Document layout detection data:
# # # # # # #
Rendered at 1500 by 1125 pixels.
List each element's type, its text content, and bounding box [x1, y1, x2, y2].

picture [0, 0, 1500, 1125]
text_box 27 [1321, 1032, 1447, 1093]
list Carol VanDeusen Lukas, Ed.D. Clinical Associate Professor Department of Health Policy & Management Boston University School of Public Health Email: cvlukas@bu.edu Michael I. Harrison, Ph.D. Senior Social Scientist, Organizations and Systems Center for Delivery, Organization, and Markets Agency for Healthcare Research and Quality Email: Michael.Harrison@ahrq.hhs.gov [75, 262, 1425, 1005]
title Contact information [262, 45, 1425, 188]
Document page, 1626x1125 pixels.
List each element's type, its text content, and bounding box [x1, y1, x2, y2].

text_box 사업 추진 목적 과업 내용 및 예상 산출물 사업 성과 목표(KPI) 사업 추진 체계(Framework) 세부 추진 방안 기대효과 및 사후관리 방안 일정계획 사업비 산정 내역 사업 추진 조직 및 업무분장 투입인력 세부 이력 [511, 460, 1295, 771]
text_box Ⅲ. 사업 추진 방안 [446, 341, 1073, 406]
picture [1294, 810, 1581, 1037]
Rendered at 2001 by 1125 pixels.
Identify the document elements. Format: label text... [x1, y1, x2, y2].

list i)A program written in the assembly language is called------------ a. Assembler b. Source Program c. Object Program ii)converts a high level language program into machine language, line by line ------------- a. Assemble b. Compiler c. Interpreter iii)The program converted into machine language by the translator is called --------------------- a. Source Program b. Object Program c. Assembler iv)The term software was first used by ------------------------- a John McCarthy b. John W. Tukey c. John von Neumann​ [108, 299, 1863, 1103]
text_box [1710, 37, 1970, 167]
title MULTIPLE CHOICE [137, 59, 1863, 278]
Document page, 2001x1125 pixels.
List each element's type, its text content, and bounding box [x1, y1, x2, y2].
# # # # # # #
Exercise instructions: Your reply should consist of all the records, set down exactly.

Exercise answer:
Rendered at 1500 by 1125 pixels.
List each element's type, its text content, and bounding box [x1, y1, x2, y2].

picture [0, 0, 1500, 1125]
text_box 27 [1321, 1032, 1447, 1093]
list Carol VanDeusen Lukas, Ed.D. Clinical Associate Professor Department of Health Policy & Management Boston University School of Public Health Email: cvlukas@bu.edu Michael I. Harrison, Ph.D. Senior Social Scientist, Organizations and Systems Center for Delivery, Organization, and Markets Agency for Healthcare Research and Quality Email: Michael.Harrison@ahrq.hhs.gov [75, 262, 1425, 1005]
title Contact information [262, 45, 1425, 188]
Document page, 1626x1125 pixels.
List each element's type, its text content, and bounding box [x1, y1, x2, y2].

text_box 사업 추진 목적 과업 내용 및 예상 산출물 사업 성과 목표(KPI) 사업 추진 체계(Framework) 세부 추진 방안 기대효과 및 사후관리 방안 일정계획 사업비 산정 내역 사업 추진 조직 및 업무분장 투입인력 세부 이력 [511, 460, 1295, 771]
text_box Ⅲ. 사업 추진 방안 [446, 341, 1073, 406]
picture [1294, 810, 1581, 1037]
Rendered at 2001 by 1125 pixels.
Identify the document elements. Format: label text... [x1, y1, x2, y2].

list i)A program written in the assembly language is called------------ a. Assembler b. Source Program c. Object Program ii)converts a high level language program into machine language, line by line ------------- a. Assemble b. Compiler c. Interpreter iii)The program converted into machine language by the translator is called --------------------- a. Source Program b. Object Program c. Assembler iv)The term software was first used by ------------------------- a John McCarthy b. John W. Tukey c. John von Neumann​ [108, 299, 1863, 1103]
text_box [1710, 37, 1970, 167]
title MULTIPLE CHOICE [137, 59, 1863, 278]
Document page, 2001x1125 pixels.
List each element's type, its text content, and bounding box [x1, y1, x2, y2].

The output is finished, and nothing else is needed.